■ PROVIDED DATA:
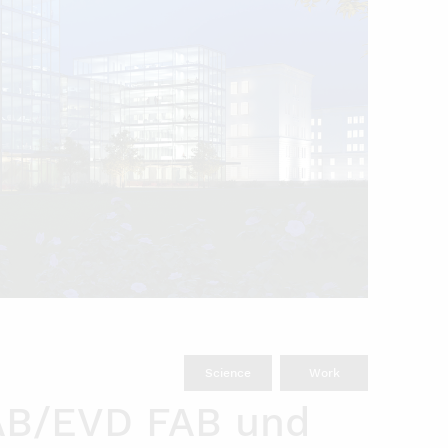
Science
Work
FAB/EVD FAB und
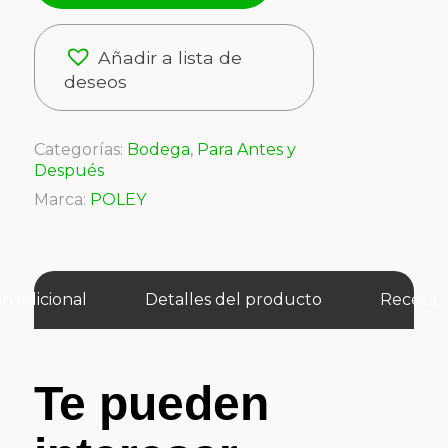
Añadir a lista de
deseos
Categorías:
Bodega
,
Para Antes y
Después
Marca:
POLEY
n adicional
Detalles del producto
Receta
Te pueden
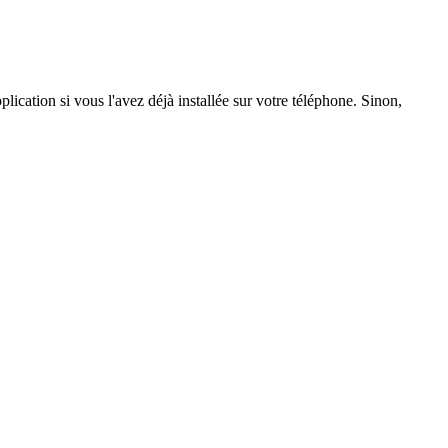
lication si vous l'avez déjà installée sur votre téléphone. Sinon,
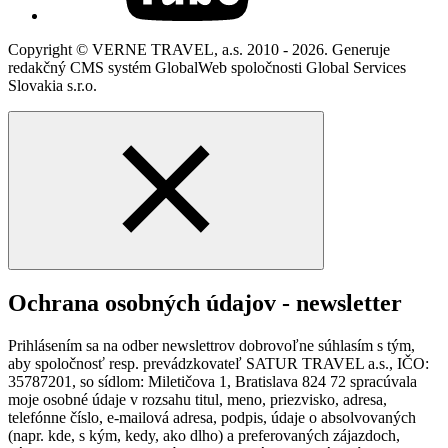
Copyright © VERNE TRAVEL, a.s. 2010 - 2026. Generuje
redakčný CMS systém GlobalWeb spoločnosti Global Services
Slovakia s.r.o.
Ochrana osobných údajov - newsletter
Prihlásením sa na odber newslettrov dobrovoľne súhlasím s tým,
aby spoločnosť resp. prevádzkovateľ SATUR TRAVEL a.s., IČO:
35787201, so sídlom: Miletičova 1, Bratislava 824 72 spracúvala
moje osobné údaje v rozsahu titul, meno, priezvisko, adresa,
telefónne číslo, e-mailová adresa, podpis, údaje o absolvovaných
(napr. kde, s kým, kedy, ako dlho) a preferovaných zájazdoch,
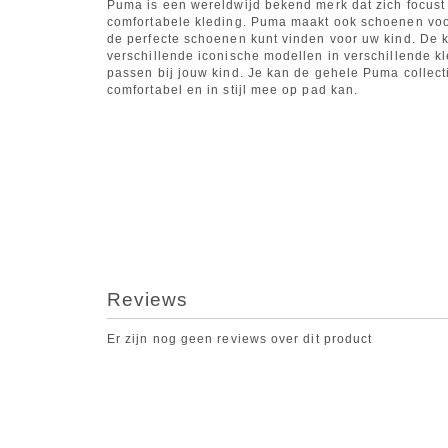
Puma is een wereldwijd bekend merk dat zich focust 
comfortabele kleding. Puma maakt ook schoenen voor 
de perfecte schoenen kunt vinden voor uw kind. De 
verschillende iconische modellen in verschillende kl
passen bij jouw kind. Je kan de gehele Puma collec
comfortabel en in stijl mee op pad kan.
Reviews
Er zijn nog geen reviews over dit product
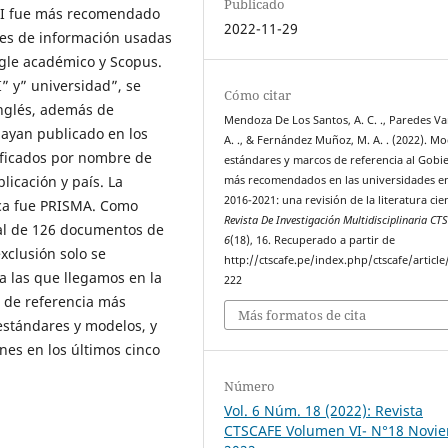
Publicado
 TI fue más recomendado
2022-11-29
tes de información usadas
gle académico y Scopus.
I” y” universidad”, se
Cómo citar
inglés, además de
Mendoza De Los Santos, A. C. ., Paredes Va
ayan publicado en los
A. ., & Fernández Muñoz, M. A. . (2022). Mo
ificados por nombre de
estándares y marcos de referencia al Gobi
blicación y país. La
más recomendados en las universidades e
2016-2021: una revisión de la literatura cien
ica fue PRISMA. Como
Revista De Investigación Multidisciplinaria CT
tal de 126 documentos de
6
(18), 16. Recuperado a partir de
exclusión solo se
http://ctscafe.pe/index.php/ctscafe/article
a las que llegamos en la
222
 de referencia más
Más formatos de cita
estándares y modelos, y
nes en los últimos cinco
Número
Vol. 6 Núm. 18 (2022): Revista
CTSCAFE Volumen VI- N°18 Novi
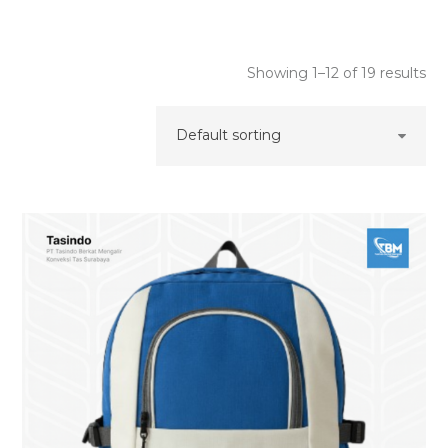
Showing 1–12 of 19 results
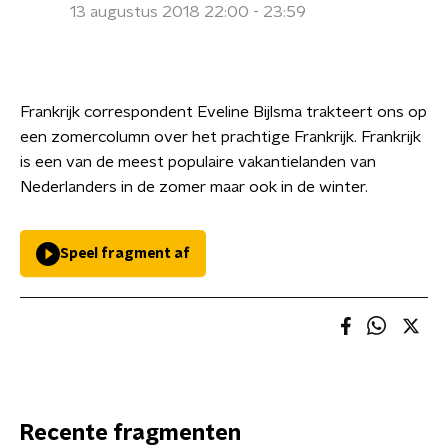
13 augustus 2018 22:00 - 23:59
Frankrijk correspondent Eveline Bijlsma trakteert ons op
een zomercolumn over het prachtige Frankrijk. Frankrijk
is een van de meest populaire vakantielanden van
Nederlanders in de zomer maar ook in de winter.
Speel fragment af
Recente fragmenten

■ TASK DESCRIPTION: The data above must be given again in full and unaltered, minus its images.

■ RESULT BELOW:
Science
Work
FAB/EVD FAB und
Añadir a lista de
deseos
Categorías:
Bodega
,
Para Antes y
Después
Marca:
POLEY
n adicional
Detalles del producto
Receta
Te pueden
lication si vous l'avez déjà installée sur votre téléphone. Sinon,
Copyright © VERNE TRAVEL, a.s. 2010 - 2026. Generuje
redakčný CMS systém GlobalWeb spoločnosti Global Services
Slovakia s.r.o.
Ochrana osobných údajov - newsletter
Prihlásením sa na odber newslettrov dobrovoľne súhlasím s tým,
aby spoločnosť resp. prevádzkovateľ SATUR TRAVEL a.s., IČO:
35787201, so sídlom: Miletičova 1, Bratislava 824 72 spracúvala
moje osobné údaje v rozsahu titul, meno, priezvisko, adresa,
telefónne číslo, e-mailová adresa, podpis, údaje o absolvovaných
(napr. kde, s kým, kedy, ako dlho) a preferovaných zájazdoch,
Puma is een wereldwijd bekend merk dat zich focust 
comfortabele kleding. Puma maakt ook schoenen voor 
de perfecte schoenen kunt vinden voor uw kind. De 
verschillende iconische modellen in verschillende kl
passen bij jouw kind. Je kan de gehele Puma collec
comfortabel en in stijl mee op pad kan.
Reviews
Er zijn nog geen reviews over dit product
Publicado
 TI fue más recomendado
2022-11-29
tes de información usadas
gle académico y Scopus.
I” y” universidad”, se
Cómo citar
inglés, además de
Mendoza De Los Santos, A. C. ., Paredes Va
ayan publicado en los
A. ., & Fernández Muñoz, M. A. . (2022). Mo
ificados por nombre de
estándares y marcos de referencia al Gobi
blicación y país. La
más recomendados en las universidades e
2016-2021: una revisión de la literatura cien
ica fue PRISMA. Como
Revista De Investigación Multidisciplinaria CT
tal de 126 documentos de
6
(18), 16. Recuperado a partir de
exclusión solo se
http://ctscafe.pe/index.php/ctscafe/article
a las que llegamos en la
222
 de referencia más
Más formatos de cita
estándares y modelos, y
nes en los últimos cinco
Número
Vol. 6 Núm. 18 (2022): Revista
CTSCAFE Volumen VI- N°18 Novi
Showing 1–12 of 19 results
13 augustus 2018 22:00 - 23:59
Frankrijk correspondent Eveline Bijlsma trakteert ons op
een zomercolumn over het prachtige Frankrijk. Frankrijk
is een van de meest populaire vakantielanden van
Nederlanders in de zomer maar ook in de winter.
Speel fragment af
Recente fragmenten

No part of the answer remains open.